» EXERCISE PROMPT
Pictures are to be dropped. Everything else in the listing gets copied exactly.

» EXTRACTED RECORDS
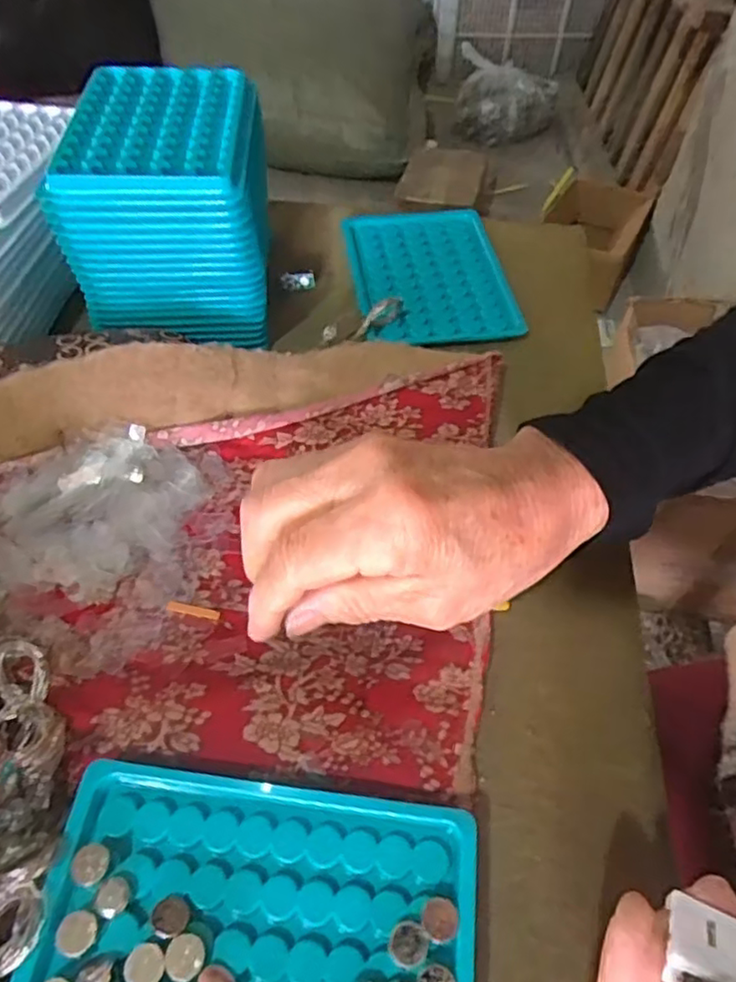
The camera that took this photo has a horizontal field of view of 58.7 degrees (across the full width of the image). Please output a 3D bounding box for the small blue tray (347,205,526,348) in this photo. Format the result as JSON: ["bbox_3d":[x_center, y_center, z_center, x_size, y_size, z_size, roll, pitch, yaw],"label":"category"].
[{"bbox_3d":[0.039,-0.141,0.420,0.096,0.011,0.132,-5,53,-6],"label":"small blue tray"}]

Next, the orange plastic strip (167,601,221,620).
[{"bbox_3d":[-0.073,0.050,0.273,0.022,0.004,0.004,8,52,4],"label":"orange plastic strip"}]

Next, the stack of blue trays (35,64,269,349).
[{"bbox_3d":[-0.105,-0.161,0.364,0.106,0.095,0.116,-2,53,-4],"label":"stack of blue trays"}]

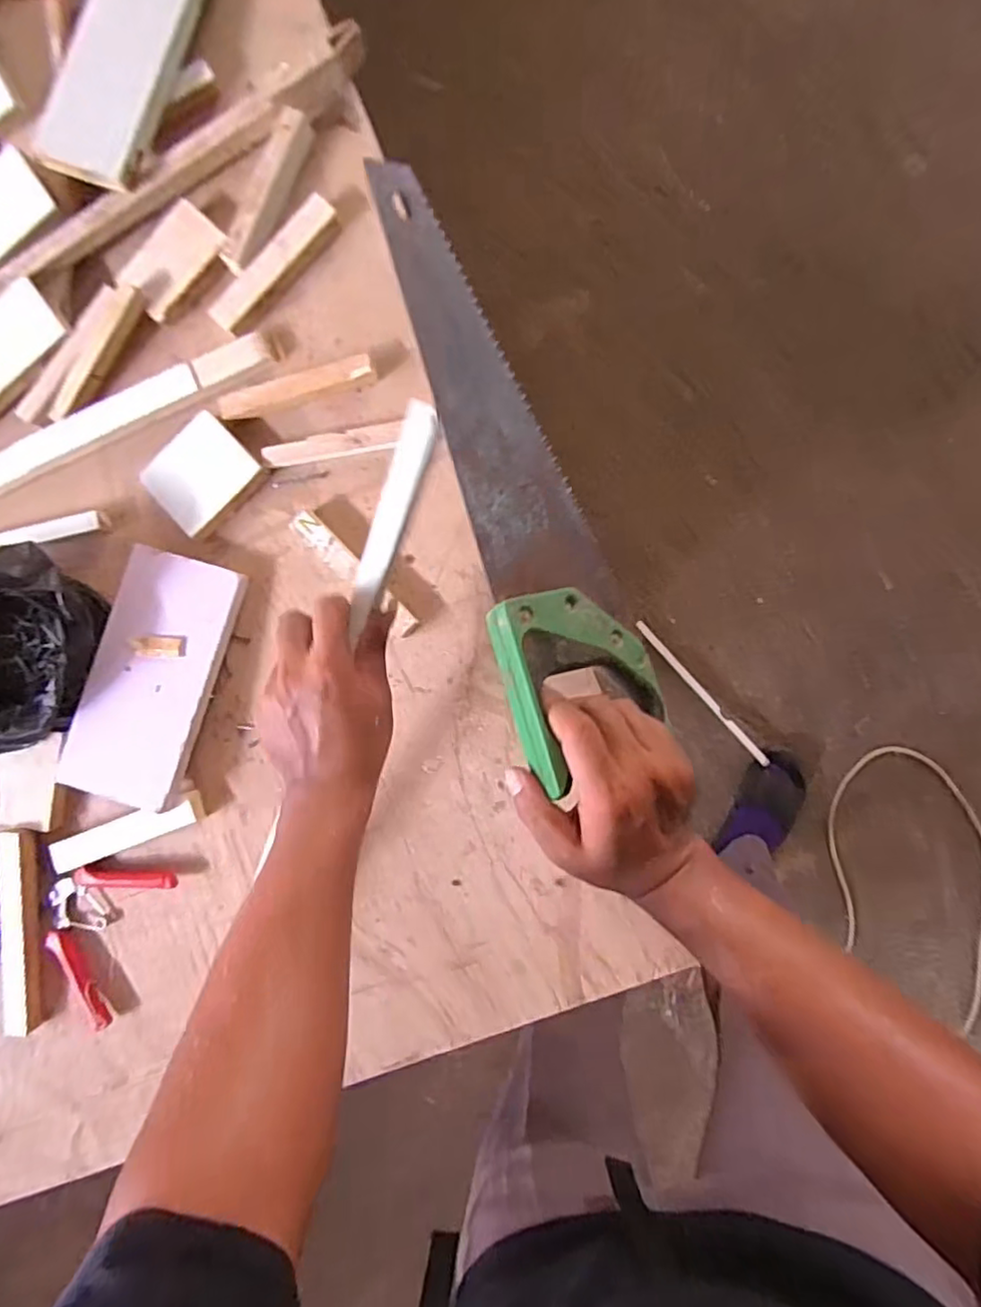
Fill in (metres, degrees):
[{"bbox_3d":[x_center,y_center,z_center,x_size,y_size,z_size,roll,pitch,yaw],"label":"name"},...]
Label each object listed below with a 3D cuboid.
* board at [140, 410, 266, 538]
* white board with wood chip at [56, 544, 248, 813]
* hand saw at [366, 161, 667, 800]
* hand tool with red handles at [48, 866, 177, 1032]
[{"bbox_3d":[-0.261,-0.161,0.567,0.088,0.016,0.076,-44,85,3],"label":"board"},{"bbox_3d":[-0.301,0.022,0.561,0.102,0.030,0.221,18,92,1],"label":"white board with wood chip"},{"bbox_3d":[0.015,-0.122,0.417,0.116,0.026,0.395,-17,86,-35],"label":"hand saw"},{"bbox_3d":[-0.364,0.255,0.577,0.098,0.011,0.158,27,92,6],"label":"hand tool with red handles"}]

» EXERCISE RESPONSE
The camera that took this photo has a horizontal field of view of 58.7 degrees (across the full width of the image). Please output a 3D bounding box for the small blue tray (347,205,526,348) in this photo. Format the result as JSON: ["bbox_3d":[x_center, y_center, z_center, x_size, y_size, z_size, roll, pitch, yaw],"label":"category"].
[{"bbox_3d":[0.039,-0.141,0.420,0.096,0.011,0.132,-5,53,-6],"label":"small blue tray"}]

Next, the orange plastic strip (167,601,221,620).
[{"bbox_3d":[-0.073,0.050,0.273,0.022,0.004,0.004,8,52,4],"label":"orange plastic strip"}]

Next, the stack of blue trays (35,64,269,349).
[{"bbox_3d":[-0.105,-0.161,0.364,0.106,0.095,0.116,-2,53,-4],"label":"stack of blue trays"}]

Fill in (metres, degrees):
[{"bbox_3d":[x_center,y_center,z_center,x_size,y_size,z_size,roll,pitch,yaw],"label":"name"},...]
Label each object listed below with a 3D cuboid.
* board at [140, 410, 266, 538]
* white board with wood chip at [56, 544, 248, 813]
* hand saw at [366, 161, 667, 800]
* hand tool with red handles at [48, 866, 177, 1032]
[{"bbox_3d":[-0.261,-0.161,0.567,0.088,0.016,0.076,-44,85,3],"label":"board"},{"bbox_3d":[-0.301,0.022,0.561,0.102,0.030,0.221,18,92,1],"label":"white board with wood chip"},{"bbox_3d":[0.015,-0.122,0.417,0.116,0.026,0.395,-17,86,-35],"label":"hand saw"},{"bbox_3d":[-0.364,0.255,0.577,0.098,0.011,0.158,27,92,6],"label":"hand tool with red handles"}]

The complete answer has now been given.